The cryptocurrency market that anticipated a bull-run before bitcoin halving, has been staring at the falling market for the past couple of weeks. However, the fall witnessed on 13 March was followed by BitMEX announcing a “hardware issue” due to which it had to go offline for 45 minutes as BTC price continued to plunge.
However, many traders and analysts in the space called it a bluff and claimed that there were no “hardware issues”. BitMEX’s Chief Executive Officer [CEO], Arthur Hayes on 16 March stated that his team has been gathering facts about the event and will address questions and concerns transparently and comprehensively over the coming days.
BitMEX’s Chief Technology Officer [CTO], Samuel Reed provided an explanation for the abrupt break down of the exchange on 13 March. The CTO claimed that the exchange was under an attack from a botnet. This botnet has also been responsible for an attack taking place on the exchange on 15 February.

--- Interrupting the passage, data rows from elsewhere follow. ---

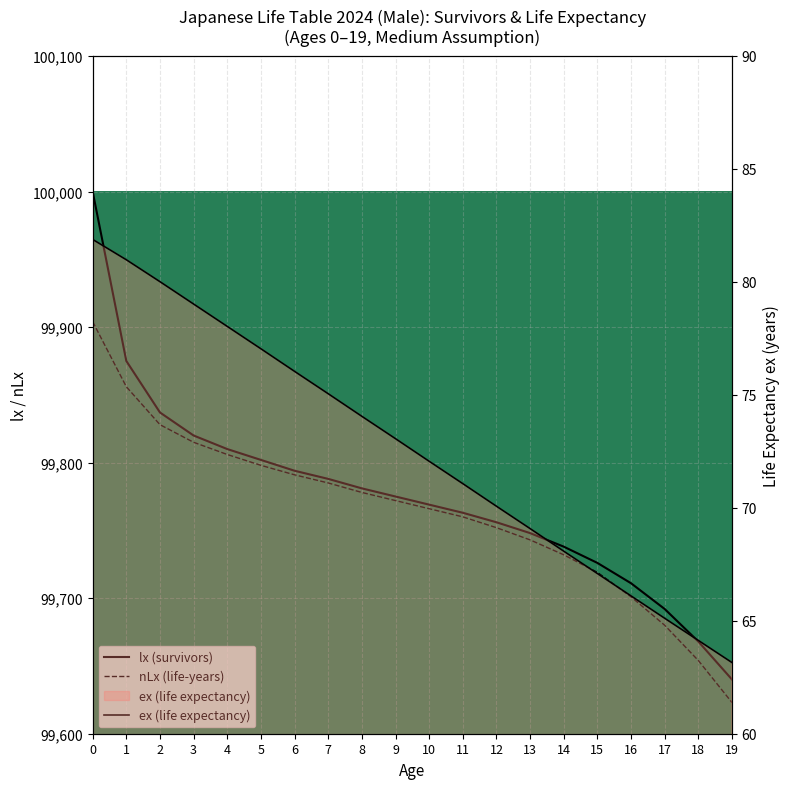

How many data points in nLx (life-years) are less than 99772?

10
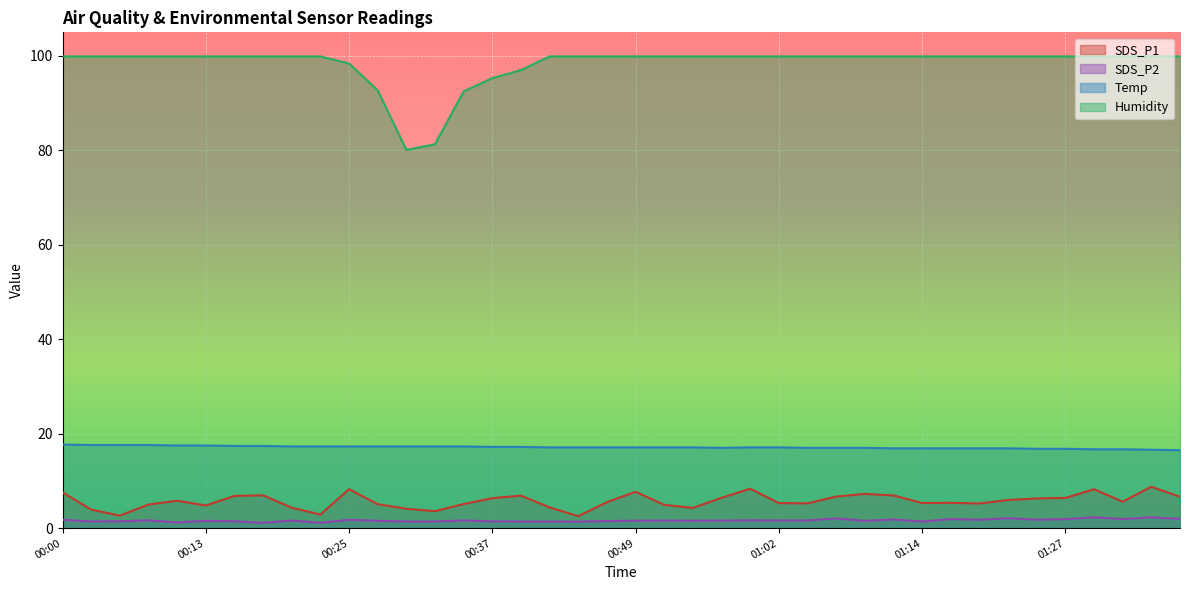

Reading right to left, what are all the values shown in this chart?

SDS_P1: 6.6	8.8	5.6	8.2	6.4	6.3	6.0	5.2	5.3	5.3	6.9	7.2	6.7	5.2	5.3	8.3	6.4	4.3	4.9	7.7	5.5	2.5	4.4	6.9	6.3	5.1	3.6	4.1	5.1	8.2	2.9	4.3	7.0	6.8	4.8	5.8	5.0	2.6	3.9	7.6
SDS_P2: 1.9	2.3	1.9	2.3	1.9	1.8	2.1	1.8	1.9	1.4	1.8	1.6	2.0	1.6	1.6	1.6	1.6	1.6	1.6	1.6	1.5	1.4	1.4	1.4	1.4	1.6	1.4	1.4	1.6	1.8	1.1	1.6	1.1	1.4	1.6	1.2	1.6	1.4	1.4	1.8
Temp: 16.5	16.6	16.7	16.7	16.8	16.8	16.9	16.9	16.9	16.9	16.9	17.0	17.0	17.0	17.1	17.1	17.0	17.1	17.1	17.1	17.1	17.1	17.1	17.2	17.2	17.3	17.3	17.3	17.3	17.3	17.3	17.3	17.4	17.4	17.5	17.5	17.6	17.6	17.6	17.7
Humidity: 99.9	99.9	99.9	99.9	99.9	99.9	99.9	99.9	99.9	99.9	99.9	99.9	99.9	99.9	99.9	99.9	99.9	99.9	99.9	99.9	99.9	99.9	99.9	97.0	95.3	92.5	81.3	80.1	92.7	98.4	99.9	99.9	99.9	99.9	99.9	99.9	99.9	99.9	99.9	99.9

According to Reed, the botnet attack in February was absorbed by BitMEX’s DDoS mitigation strategies. The DDoS mitigation helped BitMEX protect its targeted network or serves from a distributed denial-of-service [DDoS] attack on the L3 and L4 levels, thus avoiding downtime for the exchange. However, the strategy for the 13 March attack appeared to have changed with two attacks taking place at 02:15 UTC and 12:56 UTC.
According to the CTO:
“The botnet found an endpoint that was consistently, reliably slow. The query they hit did a 400ms reverse sequential scan rather than using the index (Parallel Index Scan / Gather Merge for PG fans), because an ANALYZE hadn’t been automatically run for too long by RDS defaults.”

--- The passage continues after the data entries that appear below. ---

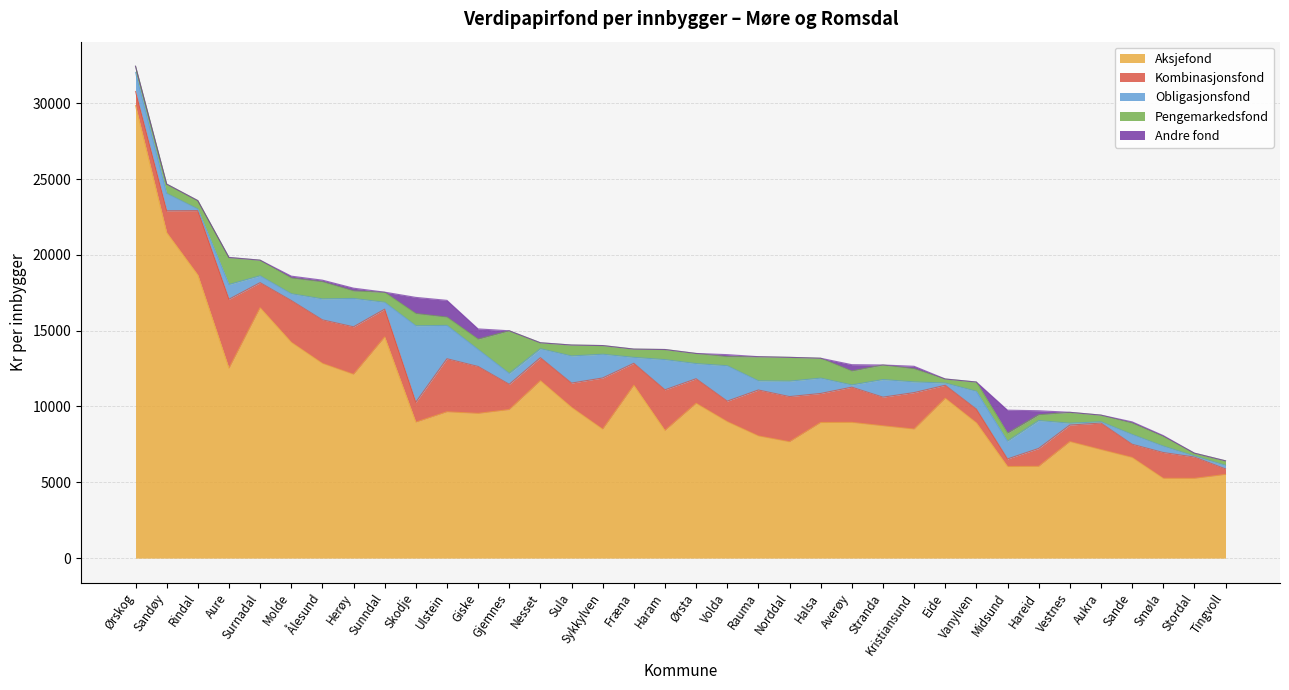

Is it true that Kombinasjonsfond equals 570.6 at Sandøy?

False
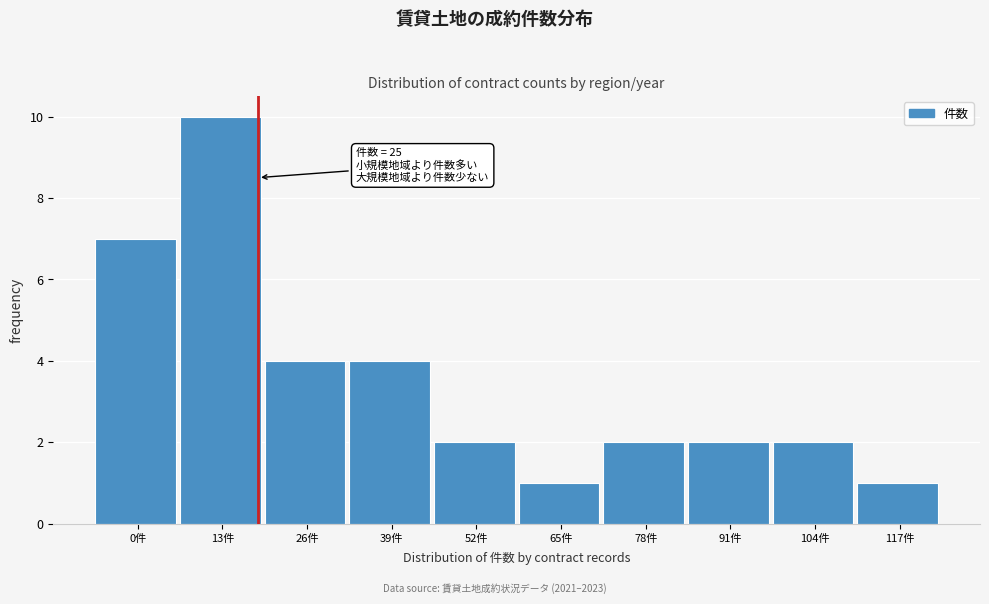

Reading left to right, list all the values displayed in this chart.

7	10	4	4	2	1	2	2	2	1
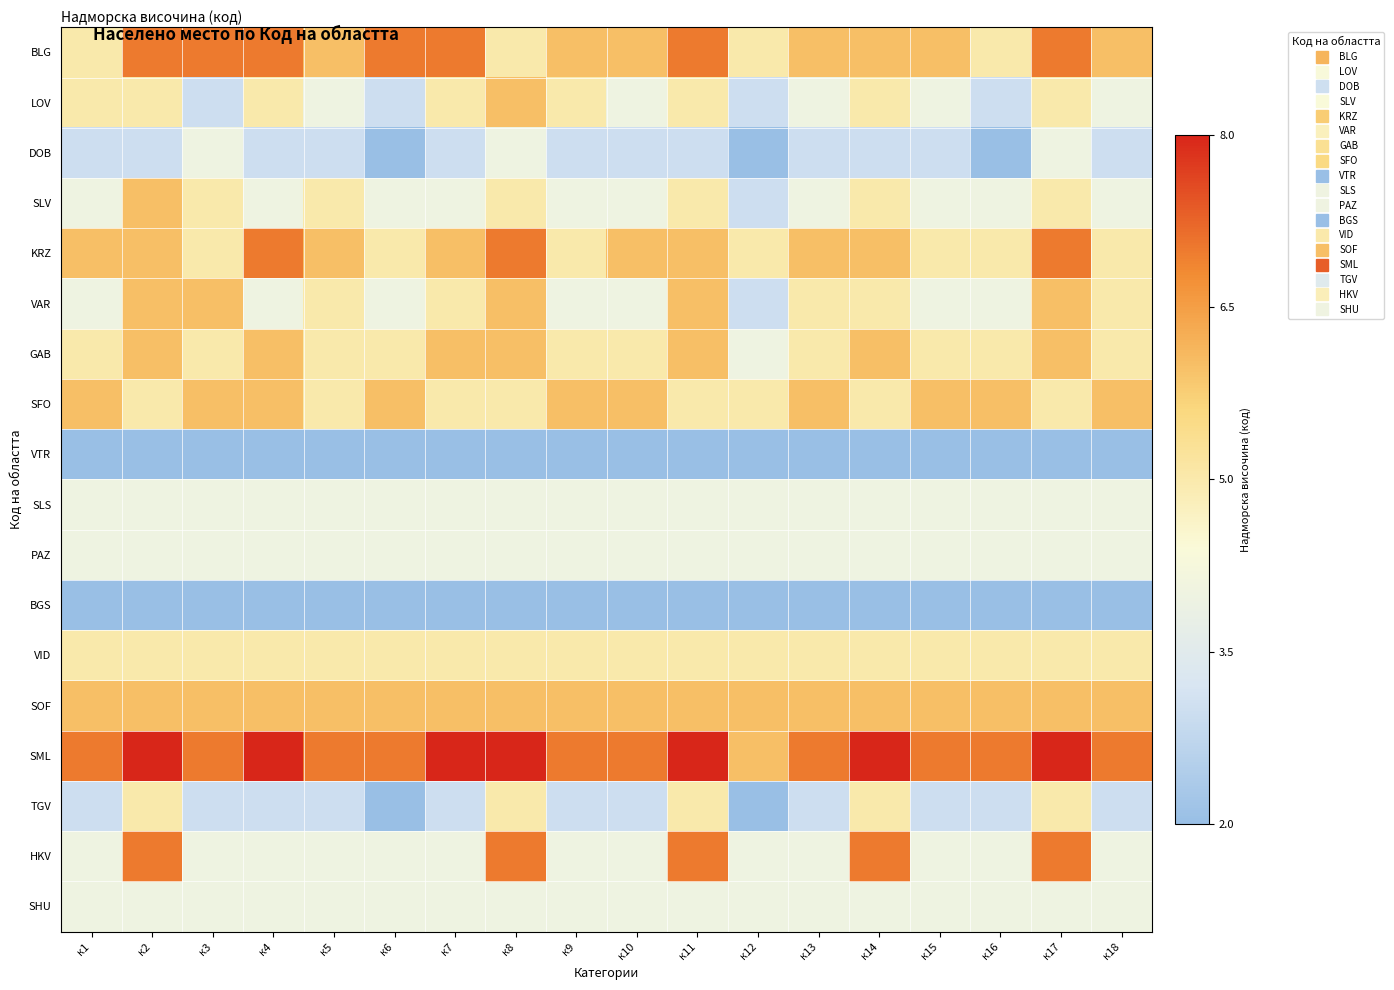

Reading left to right, extract all data points from this chart.

BLG: к1=5	к2=7	к3=7	к4=7	к5=6	к6=7	к7=7	к8=5	к9=6	к10=6	к11=7	к12=5	к13=6	к14=6	к15=6	к16=5	к17=7	к18=6
LOV: к1=5	к2=5	к3=3	к4=5	к5=4	к6=3	к7=5	к8=6	к9=5	к10=4	к11=5	к12=3	к13=4	к14=5	к15=4	к16=3	к17=5	к18=4
DOB: к1=3	к2=3	к3=4	к4=3	к5=3	к6=2	к7=3	к8=4	к9=3	к10=3	к11=3	к12=2	к13=3	к14=3	к15=3	к16=2	к17=4	к18=3
SLV: к1=4	к2=6	к3=5	к4=4	к5=5	к6=4	к7=4	к8=5	к9=4	к10=4	к11=5	к12=3	к13=4	к14=5	к15=4	к16=4	к17=5	к18=4
KRZ: к1=6	к2=6	к3=5	к4=7	к5=6	к6=5	к7=6	к8=7	к9=5	к10=6	к11=6	к12=5	к13=6	к14=6	к15=5	к16=5	к17=7	к18=5
VAR: к1=4	к2=6	к3=6	к4=4	к5=5	к6=4	к7=5	к8=6	к9=4	к10=4	к11=6	к12=3	к13=5	к14=5	к15=4	к16=4	к17=6	к18=5
GAB: к1=5	к2=6	к3=5	к4=6	к5=5	к6=5	к7=6	к8=6	к9=5	к10=5	к11=6	к12=4	к13=5	к14=6	к15=5	к16=5	к17=6	к18=5
SFO: к1=6	к2=5	к3=6	к4=6	к5=5	к6=6	к7=5	к8=5	к9=6	к10=6	к11=5	к12=5	к13=6	к14=5	к15=6	к16=6	к17=5	к18=6
VTR: к1=2	к2=2	к3=2	к4=2	к5=2	к6=2	к7=2	к8=2	к9=2	к10=2	к11=2	к12=2	к13=2	к14=2	к15=2	к16=2	к17=2	к18=2
SLS: к1=4	к2=4	к3=4	к4=4	к5=4	к6=4	к7=4	к8=4	к9=4	к10=4	к11=4	к12=4	к13=4	к14=4	к15=4	к16=4	к17=4	к18=4
PAZ: к1=4	к2=4	к3=4	к4=4	к5=4	к6=4	к7=4	к8=4	к9=4	к10=4	к11=4	к12=4	к13=4	к14=4	к15=4	к16=4	к17=4	к18=4
BGS: к1=2	к2=2	к3=2	к4=2	к5=2	к6=2	к7=2	к8=2	к9=2	к10=2	к11=2	к12=2	к13=2	к14=2	к15=2	к16=2	к17=2	к18=2
VID: к1=5	к2=5	к3=5	к4=5	к5=5	к6=5	к7=5	к8=5	к9=5	к10=5	к11=5	к12=5	к13=5	к14=5	к15=5	к16=5	к17=5	к18=5
SOF: к1=6	к2=6	к3=6	к4=6	к5=6	к6=6	к7=6	к8=6	к9=6	к10=6	к11=6	к12=6	к13=6	к14=6	к15=6	к16=6	к17=6	к18=6
SML: к1=7	к2=8	к3=7	к4=8	к5=7	к6=7	к7=8	к8=8	к9=7	к10=7	к11=8	к12=6	к13=7	к14=8	к15=7	к16=7	к17=8	к18=7
TGV: к1=3	к2=5	к3=3	к4=3	к5=3	к6=2	к7=3	к8=5	к9=3	к10=3	к11=5	к12=2	к13=3	к14=5	к15=3	к16=3	к17=5	к18=3
HKV: к1=4	к2=7	к3=4	к4=4	к5=4	к6=4	к7=4	к8=7	к9=4	к10=4	к11=7	к12=4	к13=4	к14=7	к15=4	к16=4	к17=7	к18=4
SHU: к1=4	к2=4	к3=4	к4=4	к5=4	к6=4	к7=4	к8=4	к9=4	к10=4	к11=4	к12=4	к13=4	к14=4	к15=4	к16=4	к17=4	к18=4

Numerous scans were running parallelly that caused the database “to start swapping, pegged to 100% CPU, with over 99% of that as iowait.” An IOWait metric is the amount of time that a CPU is idle as there is no task ready to run and, at least one task is not ready to run because it’s waiting for I/O [Input/Output].
“On AWS, this looks quite a bit like a dying EBS volume, so we failed over the database and service resumed.”
The team was able to identify and fix the slow query after the second attack. As a preventive measure, BitMEX has been making systematic changes on its backend and reviewing older systems. While some changes have been made, others, like public-facing protocols around downtime, trade suspension, resumption, and communication are still in the works.
The exchange will be providing a detailed report about the attack, liquidations and insurance fund shortly. It has been trying to make-up to its customers by refunding those affected on 13 March.